Cambodge 2008-2009  

Stéphanie Gée 
Mise en ligne : septembre 2009

Premier procès d’un ancien responsable khmer rouge

Deux mois après la célébration, le 30 janvier 2009, du 30e anniversaire de la chute du régime de Pol Pot s’ouvrait enfin le premier procès d’un auteur de crimes sous le régime khmer rouge. Duch, l’ancien directeur du centre de détention S-21, où périrent plus de 15  000 prisonniers, comparaissait pour crimes contre l’humanité et crimes de guerre devant les Chambres extraordinaires au sein des tribunaux cambodgiens. Au deuxième jour de son procès, Duch demanda froidement pardon à ses victimes tandis que le Premier ministre Hun Sen appelait publiquement à ne pas poursuivre d’autres anciens hiérarques khmers rouges, en sus des cinq déjà mis en examen. Au milieu de l’année 2007, des allégations de corruption au sein de la partie cambodgienne du tribunal avaient entraîné un gel des fonds et l’ouverture d’une enquête.

Sans surprise, les élections législatives de juillet 2008 consacraient une victoire sans partage de la formation du Premier ministre, le Parti du peuple cambodgien (PPC), qui raflait 90 des 123 sièges de l’Assemblée nationale. L’opposition dénonçait de nombreuses irrégularités, qui n’auraient guère modifié les résultats, selon la communauté internationale.

L’inscription, le 7 juillet 2007, du temple de Preah Vihear sur la liste du patrimoine mondial de l’Unesco s’est ensuivie d’un litige frontalier. Les Thaïlandais revendiquaient la souveraineté sur cet édifice khmer du xie siècle, juché à quelques mètres de leur frontière commune. Un bras de fer commençait, émaillé d’accrochages parfois meurtriers, tandis que les pourparlers entre les deux pays avançaient à petits pas, compliqués par les troubles intérieurs auxquels faisait face Bangkok depuis de longs mois. Face à cette violation de son territoire, le Cambodge se retrouvait seul et était appelé à privilégier des négociations pacifiques et bilatérales.

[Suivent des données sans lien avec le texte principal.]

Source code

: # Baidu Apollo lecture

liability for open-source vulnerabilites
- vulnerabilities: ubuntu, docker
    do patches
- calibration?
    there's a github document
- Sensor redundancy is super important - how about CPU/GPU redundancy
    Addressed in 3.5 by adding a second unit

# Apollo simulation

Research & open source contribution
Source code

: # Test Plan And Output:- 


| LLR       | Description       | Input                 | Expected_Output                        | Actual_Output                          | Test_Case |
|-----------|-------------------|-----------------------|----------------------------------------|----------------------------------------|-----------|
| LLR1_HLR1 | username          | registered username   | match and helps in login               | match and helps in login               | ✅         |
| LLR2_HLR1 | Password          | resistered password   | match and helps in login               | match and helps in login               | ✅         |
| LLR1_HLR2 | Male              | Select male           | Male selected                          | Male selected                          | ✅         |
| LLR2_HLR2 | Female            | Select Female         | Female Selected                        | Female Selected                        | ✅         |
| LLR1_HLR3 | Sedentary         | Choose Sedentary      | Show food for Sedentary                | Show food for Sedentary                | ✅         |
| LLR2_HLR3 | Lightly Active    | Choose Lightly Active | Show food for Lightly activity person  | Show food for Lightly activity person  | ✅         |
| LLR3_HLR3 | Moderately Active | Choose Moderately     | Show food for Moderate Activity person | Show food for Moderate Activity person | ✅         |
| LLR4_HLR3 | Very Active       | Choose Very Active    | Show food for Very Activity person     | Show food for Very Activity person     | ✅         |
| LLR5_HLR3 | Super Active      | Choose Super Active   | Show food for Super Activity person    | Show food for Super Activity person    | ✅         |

Fin 2008, pays donateurs et organisations internationales promettaient de doter le royaume de près de 1 milliard $ pour 2009. Après avoir affiché des taux de croissance records, l’économie cambodgienne souffrait à son tour de la crise mondiale. Le tourisme, la confection textile et la construction, trois des quatre piliers de son économie, accusaient des chiffres à la baisse début 2009, face notamment à une réduction de la demande des marchés américain et européen, et d’une baisse du nombre d’investisseurs externes. Le quatrième pilier, l’agriculture, séduisait quant à lui des pays du Moyen-Orient en quête de marchés où s’approvisionner.